Oberwerrn (kab) Über sich redet er nicht gerne - auch wenn Dr. Karl Stolz "viele Geschichten zu erzählen hätte". Doch die handeln in erster Linie nicht von ihm, sondern von denjenigen, die damit zu tun hatten. Damaligen Mitarbeitern oder den Künstlern, die sein Heimatbuch illustrierten.
So wundert es kaum, dass er dem Empfang, den die Gemeinde zum 90. Geburtstag ihres Ehrenbürgers gibt, gelinde gesagt mit gemischten Gefühlen entgegen sieht.
Wirbel um seine Person hat Stolz nicht gerne. Auch wenn er sich freuen wird, Stellvertreter der Institutionen, denen er einst vorstand, zu sehen. Die Gästeliste ist so lang wie die seiner Ehrenämter: insgesamt 24 Jahre lang war er Gemeinderat in Oberwerrn, stellvertretender Bürgermeister, 1952 bis 1956 Kreisrat, 1976 bis 1978 Bürgermeister Oberwerrns. Der letzte vor der Gebietsreform. Bis 1984 saß er im Rat von Niederwerrn.
Damit nicht genug: Stolz war Flüchtlingsobmann, Aufsichtsratsvorsitzender Siedlungsbau "Werntalsiedlung", Mitbegründer der Wasserwacht, Vorsitzender der Rückertgesellschaft Schweinfurt, der örtlichen Feuerwehr, Gründer einer Theatergruppe und und und. Seine Verdienste wurden mehrfach gewürdigt: unter anderem mit der Verdienstmedaille des Verdienstordens der BRD und, 1984, mit der Ernennung zum Ehrenbürger der Gemeinde.

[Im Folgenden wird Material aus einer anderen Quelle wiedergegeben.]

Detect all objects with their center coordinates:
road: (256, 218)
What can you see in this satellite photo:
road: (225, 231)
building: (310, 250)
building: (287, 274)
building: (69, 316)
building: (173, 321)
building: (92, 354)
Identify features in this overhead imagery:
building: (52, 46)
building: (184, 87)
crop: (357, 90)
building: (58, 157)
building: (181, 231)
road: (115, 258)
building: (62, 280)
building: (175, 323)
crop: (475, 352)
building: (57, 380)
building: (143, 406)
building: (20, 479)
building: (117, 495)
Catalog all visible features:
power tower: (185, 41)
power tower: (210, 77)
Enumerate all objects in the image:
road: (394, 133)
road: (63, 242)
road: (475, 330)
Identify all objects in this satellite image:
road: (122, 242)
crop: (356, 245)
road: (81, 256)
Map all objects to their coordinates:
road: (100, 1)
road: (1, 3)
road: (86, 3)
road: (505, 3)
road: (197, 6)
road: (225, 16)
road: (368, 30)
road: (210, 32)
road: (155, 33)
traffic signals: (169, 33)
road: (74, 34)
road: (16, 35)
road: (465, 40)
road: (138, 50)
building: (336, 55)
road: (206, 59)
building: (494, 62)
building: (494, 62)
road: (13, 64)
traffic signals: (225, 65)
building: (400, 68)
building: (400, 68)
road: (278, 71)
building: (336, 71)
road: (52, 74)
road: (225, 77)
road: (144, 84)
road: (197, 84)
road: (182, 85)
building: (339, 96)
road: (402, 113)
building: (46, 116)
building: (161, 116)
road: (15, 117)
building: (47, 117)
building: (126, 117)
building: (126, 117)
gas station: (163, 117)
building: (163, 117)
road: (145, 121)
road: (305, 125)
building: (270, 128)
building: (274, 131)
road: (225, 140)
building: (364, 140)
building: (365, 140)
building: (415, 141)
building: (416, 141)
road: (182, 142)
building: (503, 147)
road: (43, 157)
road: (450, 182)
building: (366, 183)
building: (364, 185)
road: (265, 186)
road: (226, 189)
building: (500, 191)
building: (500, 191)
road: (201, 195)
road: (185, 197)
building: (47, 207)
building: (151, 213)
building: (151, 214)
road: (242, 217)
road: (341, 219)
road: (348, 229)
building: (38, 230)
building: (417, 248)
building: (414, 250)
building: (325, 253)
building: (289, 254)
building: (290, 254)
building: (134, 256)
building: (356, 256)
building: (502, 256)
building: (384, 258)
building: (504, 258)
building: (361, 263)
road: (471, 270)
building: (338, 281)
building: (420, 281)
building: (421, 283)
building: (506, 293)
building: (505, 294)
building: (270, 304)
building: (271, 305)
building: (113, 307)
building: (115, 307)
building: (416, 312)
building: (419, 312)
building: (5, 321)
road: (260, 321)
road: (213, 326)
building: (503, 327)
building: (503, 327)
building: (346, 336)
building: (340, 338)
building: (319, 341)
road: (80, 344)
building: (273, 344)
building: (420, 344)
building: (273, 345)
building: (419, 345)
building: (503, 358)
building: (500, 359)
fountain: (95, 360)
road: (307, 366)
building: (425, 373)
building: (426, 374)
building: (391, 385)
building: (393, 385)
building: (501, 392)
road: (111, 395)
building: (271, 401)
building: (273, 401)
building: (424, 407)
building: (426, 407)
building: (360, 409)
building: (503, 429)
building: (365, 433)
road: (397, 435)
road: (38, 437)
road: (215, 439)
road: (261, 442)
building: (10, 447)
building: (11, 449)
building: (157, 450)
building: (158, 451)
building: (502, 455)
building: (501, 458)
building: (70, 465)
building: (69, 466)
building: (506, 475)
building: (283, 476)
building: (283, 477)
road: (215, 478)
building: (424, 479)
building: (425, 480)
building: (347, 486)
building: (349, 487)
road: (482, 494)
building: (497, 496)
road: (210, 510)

Dass er nach Oberwerrn kam - ein Zufall. Eigentlich sollte der Transport, mit dem das Ehepaar Stolz Wien verließ, nach Würzburg gehen. Dann wurde daraus Schweinfurt und schließlich Oberwerrn. Der Ort, an dem er seit Kriegsende lebt, wo seine Tochter zur Welt kam, wo er und seine Frau ein Haus bauten, in dem heute Bilder der zwei Enkel hängen, ist Heimat geworden. Dass er in Prag geboren ist, dieser "geheimnisvollen" Stadt, macht ihn stolz. Aber, sagt Stolz: "Ich fühle mich als Oberwerrner."
Nicht erst nach seiner Pensionierung 1978 hat sich der ehemalige stellvertretende Leiter des Olympia-Morata-Gymnasiums "ein bisschen mit Heimatkunde beschäftigt", wie er es selbst nennt. 1959 gab Stolz das Heimatbuch Oberwerrn heraus. Und wartete mit einer Überraschung auf: Stolz konnte belegen, dass Hugo von Trimberg in der Gemeinde geboren wurde, die damals Werna hieß. Dessen älteste urkundliche Erwähnung legt er in Beiträgen zum Heimatbuch II vor, sie datiert aus dem Jahr 1069.
Noch 2004 will der Kulturkreis, der sich im Rahmen der Dorferneuerung gegründet hat, das Buch herausgeben. Zu verdanken hat die Gemeinde Stolz' jahrelangen Recherchen, Archivarbeit und seinem Engagement auch die inzwischen umfangreichste Sammlung über den Musikpädagogen Christian Heinrich Hohmann sowie eine Broschüre.
Mit 90 Jahren will Stolz nun "endlich den Ruhestand genießen". Das tun, was er gerne macht: Lesen, Fernsehen, mit dem Computer im Internet surfen, Kreuzworträtsel lösen.